Headward erosion is erosion at the origin of a stream
channel, which causes the origin to move back away
from the direction of the stream flow, and so causes the
stream channel to lengthen. So the river erodes in
headward direction, eating back into the plateau.
-It happens when the surface flow converging at the
head of the channel has sufficient erosive power to
down cut
-It happens at locations where groundwater seeps out of
the ground and enters the heads of the stream channel.
Such seepage called groundwater sapping, gradually weakens and
undermines the soil or rock just upstream of the channel’s endpoint
until the material collapses into the channel.
Tributaries (side channels) flow into the main channel, called the
trunk stream. The array of interconnecting streams
together constitutes a drainage network. Geologists
recognize several distinct geometries of drainage
networks.
-Dendritic (A=links)
When rivers flow over a fairly uniform substrate with a
fairly gentle slope. Looks like a tree.
-Radial(B= rechts)
Drainage network forming on the surface of
a cone-shaped mountain, such as a volcano.

, -Rectangular (C=links)
At places where vertical joints break up the ground.
-Trellis (D=rechts)
At places where a drainage network develops across a landscape of parallel valleys and ridges. The place

where a trunk cuts across a ridge is a water gap.
-Parallel: On a uniform fairly steep slope, several streams with
parallel courses develop simultaneously.
A drainage network collects water from a region called a
drainage basin, catchment or watershed. The highland or ridge
separating one watershed from another I called a drainage
divide. A continental divide separates drainage that flows into
one ocean from drainage that flows into another.
In a gaining steam, the volume of water increases in the
downstream direction, whereas in a losing stream, the volume of water decreases in the downstream
direction. Which system it is depends on: (1) amount of water entering the stream from tributaries,
because water coming from tributaries can replace water lost to evaporation or to infiltration into the
streambed; and (2) depth of water table relative to streambed, because if the streambed lies below the
water table, then groundwater flows up into the stream through springs.
A permanent stream flows all year long, whereas ephemeral streams flow for only part of the year. If
the water table generally lies above the streambed, the stream is permanent. All
ephemeral streams are losing streams (water table lies at depth below the
streambed so water sinks down through the streambed) BUT not all losing
streams are ephemeral. Permanent losing streams are those whose headwaters
lie in wetter region, so the stream receives more water from its upper reaches
than it loses to infiltration or evaporation in its lower reaches. The dry channel
of ephemeral streams are called dry wash, wadi or arroyo.
Since streambeds are permeable, water from a permanent stream mixes with
groundwater in a region beneath the streambed called the hyporheic zone.
Water in this zone flows in the same direction as the stream but not so fast. Wadi

17.3 Describing flow in streams; Discharge and turbulence
Discharge: the volume of water passing a reference point in a given
time.

D= Ac x va (Ac= crossectional area in m3 and Va= average velocity)

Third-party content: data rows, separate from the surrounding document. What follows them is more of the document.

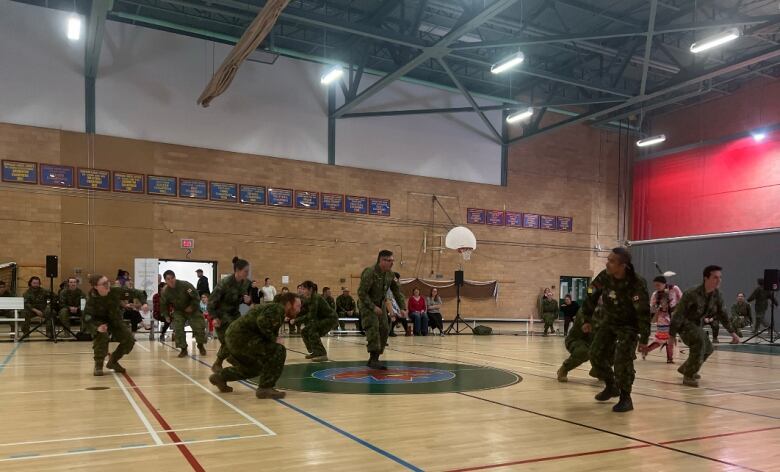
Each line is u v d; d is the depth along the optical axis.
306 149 19.22
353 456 3.85
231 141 18.02
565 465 3.70
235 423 4.82
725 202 22.34
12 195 15.09
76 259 15.73
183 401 5.84
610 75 23.00
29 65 15.48
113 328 7.91
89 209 15.96
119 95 16.53
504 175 23.14
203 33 17.12
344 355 10.77
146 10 17.03
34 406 5.55
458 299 19.14
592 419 5.16
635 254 25.62
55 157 15.63
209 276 17.52
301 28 18.23
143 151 16.73
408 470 3.54
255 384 6.98
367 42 18.48
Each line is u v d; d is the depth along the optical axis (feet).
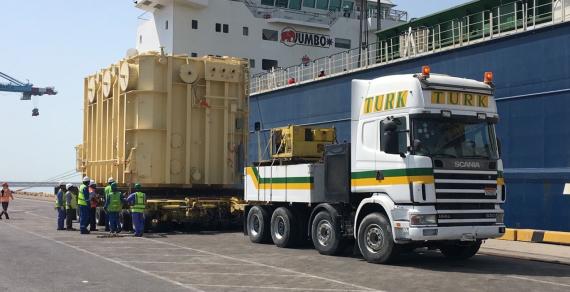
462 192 36.17
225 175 65.87
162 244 50.80
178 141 64.28
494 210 37.27
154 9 133.80
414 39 85.46
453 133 37.06
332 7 147.64
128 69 63.21
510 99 61.87
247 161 67.72
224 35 132.77
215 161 66.03
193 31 129.80
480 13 80.74
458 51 69.41
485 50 65.51
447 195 35.73
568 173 54.80
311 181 45.52
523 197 59.26
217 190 67.10
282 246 48.26
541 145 58.18
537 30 59.21
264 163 52.44
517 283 31.91
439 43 82.79
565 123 55.88
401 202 36.37
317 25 141.08
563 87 56.29
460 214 36.06
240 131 67.46
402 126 36.83
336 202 42.39
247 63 68.08
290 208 48.67
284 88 103.96
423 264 39.37
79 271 34.88
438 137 36.55
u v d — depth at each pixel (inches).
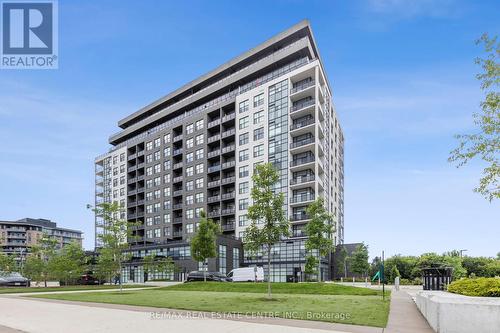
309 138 2608.3
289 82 2711.6
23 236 6294.3
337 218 3218.5
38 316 616.7
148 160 3828.7
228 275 1958.7
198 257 1733.5
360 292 1095.6
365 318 530.6
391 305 730.8
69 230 7199.8
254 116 2908.5
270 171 893.2
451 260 2672.2
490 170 497.0
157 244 2928.2
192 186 3277.6
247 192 2847.0
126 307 730.2
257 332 429.1
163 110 3816.4
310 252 2266.2
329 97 3090.6
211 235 1763.0
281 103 2738.7
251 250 889.5
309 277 2341.3
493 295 498.9
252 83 3026.6
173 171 3521.2
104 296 1023.0
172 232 3410.4
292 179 2610.7
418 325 490.0
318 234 1649.9
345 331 433.7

Discharge depends on the size of the watershed, on whether the stream
is gaining or losing and on the amount of rain or snow falling in the
watershed. Velocity differs at a certain pint because friction along the
sides and bed of the stream slows the flow at those points. The amount by which friction slows the flow
depends both on the roughness of the walls and bed and on channel shape. Rougher walls slow the floor
more and a wide shallow stream channel has a larger wetted perimeter (the area in which water touches
the channel walls) than does a semicircular channels, so water flows more slowly in the shallow stream.